Treasury rates opened higher on Monday but then remained unchanged throughout the week. All told, we are 6bps higher today on 10yrs relative to last Friday’s close.
(WSJ) Prolonged Slump in Bond Liquidity Rattles Markets
- Many bonds around the globe are becoming harder to trade, prompting some investors to shift to other markets and raising concerns about a broad decline in liquidity.
- The median gap between the price at which traders offer to buy and sell, a proxy for the ability to move in and out of markets quickly, has widened this year across European corporate debt and emerging-market government and corporate bonds, according to data from trading platform MarketAxess. Trading in some derivatives has picked up as traders pull back from bond markets they view as increasingly unruly and expensive.
- In May, Italian two-year government-bond yields notched their biggest one-day jump since at least 1989. The surge was triggered by Italian politics, but a lack of liquidity appeared to amplify the moves as the gap between the price at which traders were willing to buy and where they were willing to sell surged to above half a percentage point, according to Thomson Reuters data.
- Alberto Gallo, who runs more than $1 billion in Algebris Investments’ Macro Credit strategy, said it took “around 10 times longer” to unwind a bet on Italian bonds than normal and that it was hard to get bids or offers on trades of more than $10 million in size.
- Liquidity “was bad and it’s remained relatively bad” since May, he said.
- Meanwhile, parts of global bond markets have always had patches of illiquid trading, particularly during bouts of financial-market turbulence.
- But investors say that it is getting worse even in these areas, particularly in emerging markets.
- For dollar-denominated government debt in emerging Europe, the Middle East and Africa, the median bid-ask spread has risen roughly 75% this year to around 22 cents, according to MarketAxess.

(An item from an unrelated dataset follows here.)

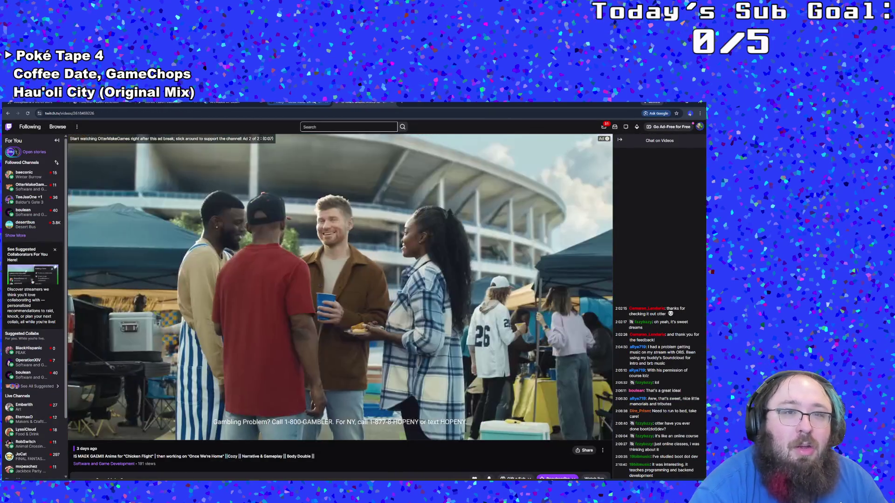
left_click(298, 102)
left_click(352, 103)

- The much larger presence of triple-B-rated debt in the market—the lowest-rated securities still considered investment grade—means that liquidity may be lower than it currently appears given investors may shun riskier securities during times of market stress, according to Gerard Fitzpatrick, Russell Investments’ EMEA chief investment officer.
- “We’ve done some scenario testing there and we think it’s a concern,” Mr. Fitzpatrick said.